PHP HTML DOM Parser Amazon offer listing pull all prices and seller names
I am trying to pull the price and seller from the amazon offer listing pages found at:
http://www.amazon.com/gp/offer-listing/B002UYSHMM
I can get the price by using:
$ret['Retail'] = $html->find('span[class="price"]', 0)->innertext;
This pulls the first price in the offer listing
I tried to pull the matching seller of the first price by using the below to get the alt value from the img which contains the seller name:
$ret['SoldBy'] = $html->find('ul.sellerInformation img', 0)->getAttribute('alt');
It worked for the first one but as I went down it started missing sellers and even missing prices in some cases.

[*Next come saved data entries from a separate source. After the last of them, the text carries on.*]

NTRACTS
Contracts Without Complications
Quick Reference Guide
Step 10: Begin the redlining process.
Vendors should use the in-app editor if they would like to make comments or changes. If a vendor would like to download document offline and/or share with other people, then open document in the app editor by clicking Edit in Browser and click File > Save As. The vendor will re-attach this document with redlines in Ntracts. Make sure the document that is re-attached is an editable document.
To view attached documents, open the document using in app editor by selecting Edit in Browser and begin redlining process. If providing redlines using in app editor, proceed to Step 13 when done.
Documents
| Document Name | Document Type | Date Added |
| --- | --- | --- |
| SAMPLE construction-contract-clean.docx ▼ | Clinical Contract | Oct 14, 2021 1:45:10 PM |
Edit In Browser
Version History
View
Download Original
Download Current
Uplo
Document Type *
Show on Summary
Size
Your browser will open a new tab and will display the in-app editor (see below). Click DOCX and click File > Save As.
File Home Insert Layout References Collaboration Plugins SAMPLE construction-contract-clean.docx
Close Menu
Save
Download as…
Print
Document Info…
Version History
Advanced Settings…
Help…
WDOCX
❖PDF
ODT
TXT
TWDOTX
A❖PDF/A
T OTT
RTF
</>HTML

Can anyone tell why it would miss sellers and even jump around on prices? All I did to get additional sellers is:
$ret['Retail2'] = $html->find('span[class="price"]', 1)->innertext;
$ret['SoldBy2开发者_Python百科'] = $html->find('ul.sellerInformation img', 1)->getAttribute('alt');
$ret['Retail3'] = $html->find('span[class="price"]', 2)->innertext;
$ret['SoldBy3'] = $html->find('ul.sellerInformation img', 2)->getAttribute('alt');
$ret['Retail4'] = $html->find('span[class="price"]', 3)->innertext;
$ret['SoldBy4'] = $html->find('ul.sellerInformation img', 3)->getAttribute('alt');
$ret['Retail5'] = $html->find('span[class="price"]', 4)->innertext;
$ret['SoldBy5'] = $html->find('ul.sellerInformation img', 4)->getAttribute('alt');
$ret['Retail6'] = $html->find('span[class="price"]', 5)->innertext;
$ret['SoldBy6'] = $html->find('ul.sellerInformation img', 5)->getAttribute('alt');
$ret['Retail7'] = $html->find('span[class="price"]', 6)->innertext;
$ret['SoldBy7'] = $html->find('ul.sellerInformation img', 6)->getAttribute('alt');
Thank you for any suggestions!
<?php
$url = 'http://www.amazon.com/gp/offer-listing/B0036RNK7O/ref=dp_olp_new?ie=UTF8&qid=1319582305&sr=8-2';
$dom = new DomDocument();
$content = file_get_contents($url);
$dom->loadHTML($content);
$results = array();
$classes_to_collect = array('price', 'shipping_block', 'condition', 'sellerInformation');
$seller_elements = array('name', 'rating', 'stock_info', 'item_info');
foreach($dom->getElementsByTagName('tbody') as $tb)
{
if($tb->hasAttribute('class') && stripos($tb->getAttribute('class'), 'result')!==false)
{
foreach($tb->getElementsByTagName('tr') as $tr)
{
$new_result = array();
foreach($tr->getElementsByTagName('td') as $td)
{
foreach($td->childNodes as $cne)
{
foreach($classes_to_collect as $ctc)
{
if($cne->hasAttributes() && $cne->getAttribute('class') && stripos($cne->getAttribute('class'), $ctc)!==false)
{
if($cne->localName=='ul')
{
$new_sellern = array();
$lis = $cne->getElementsByTagName('li');
foreach($lis as $lii=>$lie)
{
$value = $lie->textContent;
if($seller_elements[$lii]=='item_info')
{
$cutoff = strpos($value, 'amznJQ.onReady');
if($cutoff) $value = substr($value, 0, $cutoff);
}
else if($seller_elements[$lii]=='name')
{
$cutoff = strpos($value, 'Seller:');
if($cutoff!==false) $value = substr($value, 7);
}
else if($seller_elements[$lii]=='rating')
{
$cutoff = strpos($value, 'Seller Rating:');
if($cutoff!==false) $value = substr($value, 14);
}
$new_seller[$seller_elements[$lii]] = trim($value);
}
$new_result[$ctc] = $new_seller;
}
else $new_result[$ctc] = $cne->textContent;
}
}
}
}
$results[] = $new_result;
}
}
}
print_r($results);
Will print a huge multi-dimensional array
I used a foreach and put the results into an array. Worked much better since the number of sellers varies by item.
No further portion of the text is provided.